* **Work instruction**: Swap every "Timisoara" in the data below for "Timișoara", and reproduce all of the text with nothing else changed. Leave the pictures out of your answer.

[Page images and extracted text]
##########
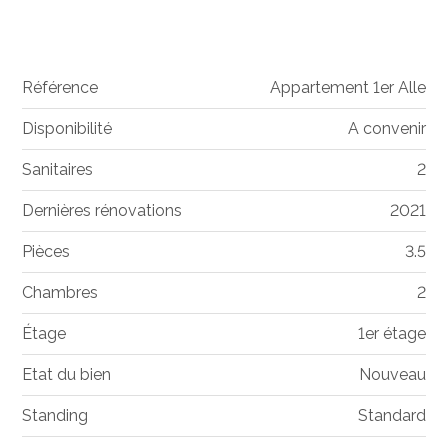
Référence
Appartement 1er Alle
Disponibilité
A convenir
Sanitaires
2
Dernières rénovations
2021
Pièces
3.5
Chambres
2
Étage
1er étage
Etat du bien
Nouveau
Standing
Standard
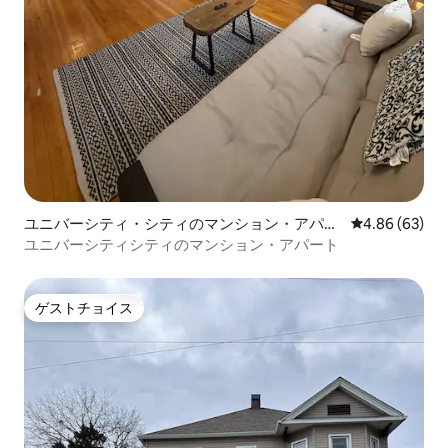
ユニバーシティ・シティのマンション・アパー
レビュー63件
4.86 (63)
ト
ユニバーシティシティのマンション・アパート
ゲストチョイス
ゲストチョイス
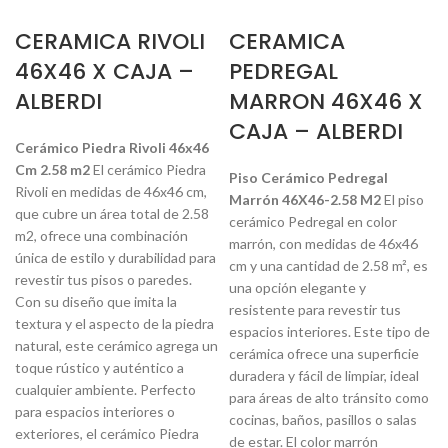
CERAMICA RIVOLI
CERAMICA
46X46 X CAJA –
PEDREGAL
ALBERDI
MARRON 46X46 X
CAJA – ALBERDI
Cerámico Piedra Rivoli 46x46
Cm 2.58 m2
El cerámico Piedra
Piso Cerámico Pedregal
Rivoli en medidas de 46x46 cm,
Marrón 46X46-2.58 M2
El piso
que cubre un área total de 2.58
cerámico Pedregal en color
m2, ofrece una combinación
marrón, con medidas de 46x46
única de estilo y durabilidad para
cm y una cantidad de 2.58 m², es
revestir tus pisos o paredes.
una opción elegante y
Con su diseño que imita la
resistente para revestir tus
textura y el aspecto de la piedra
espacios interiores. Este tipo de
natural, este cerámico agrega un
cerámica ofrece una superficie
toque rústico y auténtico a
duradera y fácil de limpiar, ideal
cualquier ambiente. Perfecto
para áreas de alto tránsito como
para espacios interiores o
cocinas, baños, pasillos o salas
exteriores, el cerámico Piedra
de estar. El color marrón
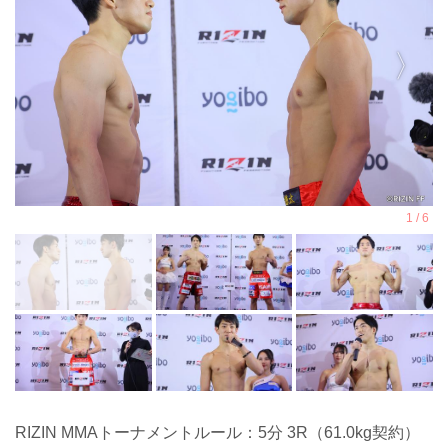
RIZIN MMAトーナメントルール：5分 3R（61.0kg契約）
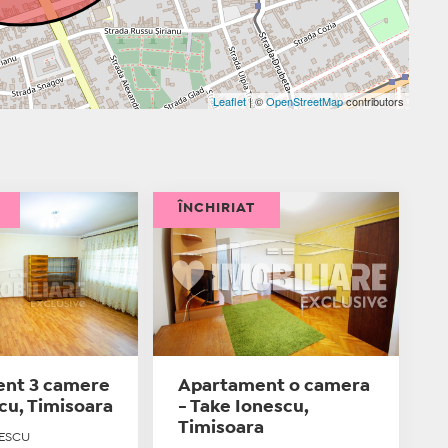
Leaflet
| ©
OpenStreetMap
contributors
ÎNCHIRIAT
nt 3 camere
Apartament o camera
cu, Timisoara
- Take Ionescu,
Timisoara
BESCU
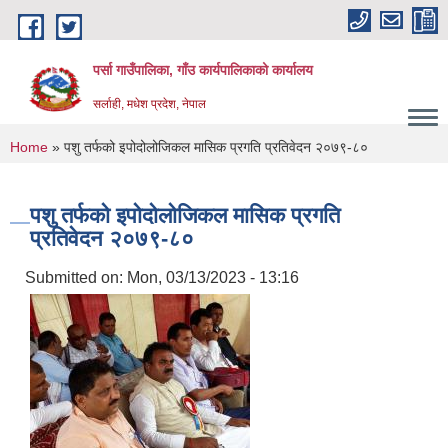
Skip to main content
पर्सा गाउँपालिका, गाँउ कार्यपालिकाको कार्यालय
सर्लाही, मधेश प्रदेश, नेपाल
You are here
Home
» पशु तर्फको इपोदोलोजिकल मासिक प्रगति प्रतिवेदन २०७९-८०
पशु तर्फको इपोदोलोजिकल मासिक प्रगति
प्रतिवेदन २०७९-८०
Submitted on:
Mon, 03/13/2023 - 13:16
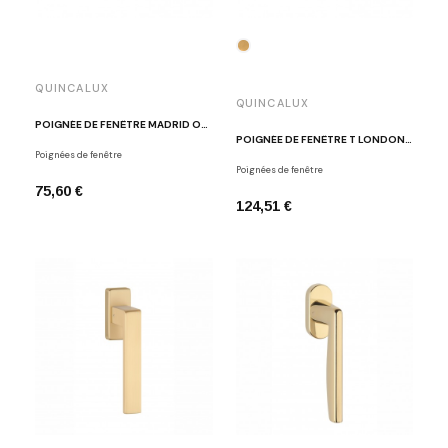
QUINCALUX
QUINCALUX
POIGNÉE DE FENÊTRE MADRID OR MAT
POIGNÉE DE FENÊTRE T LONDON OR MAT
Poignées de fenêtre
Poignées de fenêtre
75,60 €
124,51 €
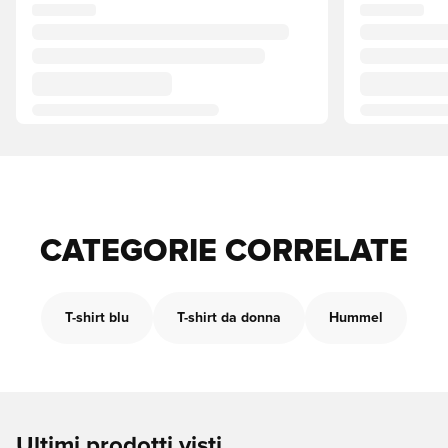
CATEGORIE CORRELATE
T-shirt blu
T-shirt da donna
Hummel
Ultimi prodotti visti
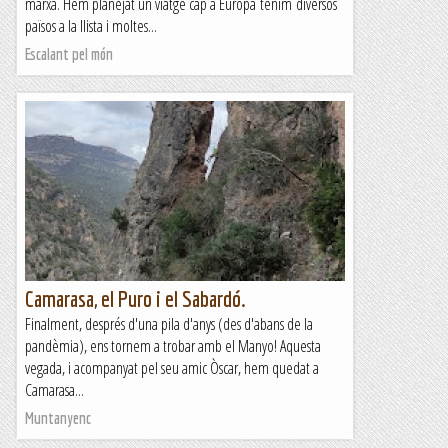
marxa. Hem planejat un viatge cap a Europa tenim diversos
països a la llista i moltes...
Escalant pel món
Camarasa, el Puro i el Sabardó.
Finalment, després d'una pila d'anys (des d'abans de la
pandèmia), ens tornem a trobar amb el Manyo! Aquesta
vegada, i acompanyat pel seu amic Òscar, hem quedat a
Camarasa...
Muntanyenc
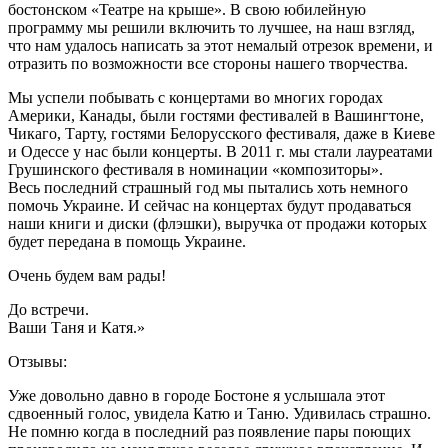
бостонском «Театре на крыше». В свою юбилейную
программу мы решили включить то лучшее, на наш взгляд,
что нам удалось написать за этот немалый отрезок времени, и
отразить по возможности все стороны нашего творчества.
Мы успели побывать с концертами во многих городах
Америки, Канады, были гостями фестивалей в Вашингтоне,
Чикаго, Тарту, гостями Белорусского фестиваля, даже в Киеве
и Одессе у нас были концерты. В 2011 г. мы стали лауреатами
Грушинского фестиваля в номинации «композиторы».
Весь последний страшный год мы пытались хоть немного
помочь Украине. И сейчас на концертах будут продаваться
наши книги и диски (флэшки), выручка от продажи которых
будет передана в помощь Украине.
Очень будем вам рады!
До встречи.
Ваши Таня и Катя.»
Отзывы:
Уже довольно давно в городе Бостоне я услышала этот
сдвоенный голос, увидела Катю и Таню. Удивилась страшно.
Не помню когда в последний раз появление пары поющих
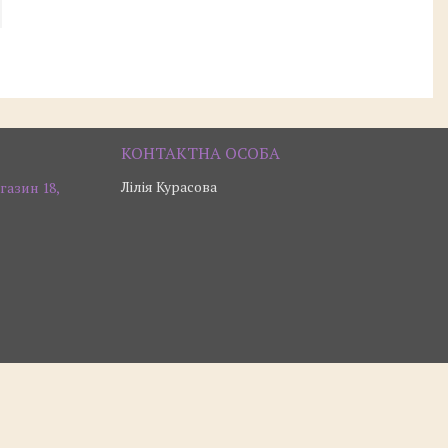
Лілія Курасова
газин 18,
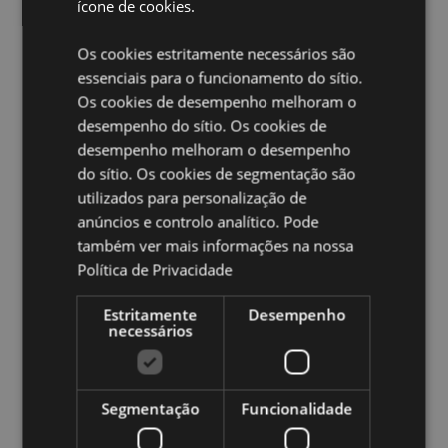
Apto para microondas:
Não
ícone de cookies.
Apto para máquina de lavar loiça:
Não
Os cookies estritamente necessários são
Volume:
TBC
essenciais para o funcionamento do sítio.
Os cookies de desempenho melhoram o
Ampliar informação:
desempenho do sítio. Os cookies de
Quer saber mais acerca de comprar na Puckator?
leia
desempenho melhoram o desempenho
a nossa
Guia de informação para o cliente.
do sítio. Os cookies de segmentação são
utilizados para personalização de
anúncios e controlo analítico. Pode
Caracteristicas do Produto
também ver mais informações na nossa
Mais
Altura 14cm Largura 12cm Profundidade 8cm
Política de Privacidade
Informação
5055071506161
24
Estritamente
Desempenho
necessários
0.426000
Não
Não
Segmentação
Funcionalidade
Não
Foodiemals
##########
* **Answer area**:
Référence
Appartement 1er Alle
Disponibilité
A convenir
Sanitaires
2
Dernières rénovations
2021
Pièces
3.5
Chambres
2
Étage
1er étage
Etat du bien
Nouveau
Standing
Standard
ユニバーシティ・シティのマンション・アパー
レビュー63件
4.86 (63)
ト
ユニバーシティシティのマンション・アパート
ゲストチョイス
ゲストチョイス
CERAMICA RIVOLI
CERAMICA
46X46 X CAJA –
PEDREGAL
ALBERDI
MARRON 46X46 X
CAJA – ALBERDI
Cerámico Piedra Rivoli 46x46
Cm 2.58 m2
El cerámico Piedra
Piso Cerámico Pedregal
Rivoli en medidas de 46x46 cm,
Marrón 46X46-2.58 M2
El piso
que cubre un área total de 2.58
cerámico Pedregal en color
m2, ofrece una combinación
marrón, con medidas de 46x46
única de estilo y durabilidad para
cm y una cantidad de 2.58 m², es
revestir tus pisos o paredes.
una opción elegante y
Con su diseño que imita la
resistente para revestir tus
textura y el aspecto de la piedra
espacios interiores. Este tipo de
natural, este cerámico agrega un
cerámica ofrece una superficie
toque rústico y auténtico a
duradera y fácil de limpiar, ideal
cualquier ambiente. Perfecto
para áreas de alto tránsito como
para espacios interiores o
cocinas, baños, pasillos o salas
exteriores, el cerámico Piedra
de estar. El color marrón
RIZIN MMAトーナメントルール：5分 3R（61.0kg契約）
Leaflet
| ©
OpenStreetMap
contributors
ÎNCHIRIAT
nt 3 camere
Apartament o camera
cu, Timișoara
- Take Ionescu,
Timișoara
BESCU
Skip to main content
पर्सा गाउँपालिका, गाँउ कार्यपालिकाको कार्यालय
सर्लाही, मधेश प्रदेश, नेपाल
You are here
Home
» पशु तर्फको इपोदोलोजिकल मासिक प्रगति प्रतिवेदन २०७९-८०
पशु तर्फको इपोदोलोजिकल मासिक प्रगति
प्रतिवेदन २०७९-८०
Submitted on:
Mon, 03/13/2023 - 13:16
QUINCALUX
QUINCALUX
POIGNÉE DE FENÊTRE MADRID OR MAT
POIGNÉE DE FENÊTRE T LONDON OR MAT
Poignées de fenêtre
Poignées de fenêtre
75,60 €
124,51 €
CATEGORIE CORRELATE
T-shirt blu
T-shirt da donna
Hummel
Ultimi prodotti visti
marxa. Hem planejat un viatge cap a Europa tenim diversos
països a la llista i moltes...
Escalant pel món
Camarasa, el Puro i el Sabardó.
Finalment, després d'una pila d'anys (des d'abans de la
pandèmia), ens tornem a trobar amb el Manyo! Aquesta
vegada, i acompanyat pel seu amic Òscar, hem quedat a
Camarasa...
Muntanyenc
бостонском «Театре на крыше». В свою юбилейную
программу мы решили включить то лучшее, на наш взгляд,
что нам удалось написать за этот немалый отрезок времени, и
отразить по возможности все стороны нашего творчества.
Мы успели побывать с концертами во многих городах
Америки, Канады, были гостями фестивалей в Вашингтоне,
Чикаго, Тарту, гостями Белорусского фестиваля, даже в Киеве
и Одессе у нас были концерты. В 2011 г. мы стали лауреатами
Грушинского фестиваля в номинации «композиторы».
Весь последний страшный год мы пытались хоть немного
помочь Украине. И сейчас на концертах будут продаваться
наши книги и диски (флэшки), выручка от продажи которых
будет передана в помощь Украине.
Очень будем вам рады!
До встречи.
Ваши Таня и Катя.»
Отзывы:
Уже довольно давно в городе Бостоне я услышала этот
сдвоенный голос, увидела Катю и Таню. Удивилась страшно.
Не помню когда в последний раз появление пары поющих
Лілія Курасова
газин 18,
Apto para microondas:
Não
ícone de cookies.
Apto para máquina de lavar loiça:
Não
Os cookies estritamente necessários são
Volume:
TBC
essenciais para o funcionamento do sítio.
Os cookies de desempenho melhoram o
Ampliar informação:
desempenho do sítio. Os cookies de
Quer saber mais acerca de comprar na Puckator?
leia
desempenho melhoram o desempenho
a nossa
Guia de informação para o cliente.
do sítio. Os cookies de segmentação são
utilizados para personalização de
anúncios e controlo analítico. Pode
Caracteristicas do Produto
também ver mais informações na nossa
Mais
Altura 14cm Largura 12cm Profundidade 8cm
Política de Privacidade
Informação
5055071506161
24
Estritamente
Desempenho
necessários
0.426000
Não
Não
Segmentação
Funcionalidade
Não
Foodiemals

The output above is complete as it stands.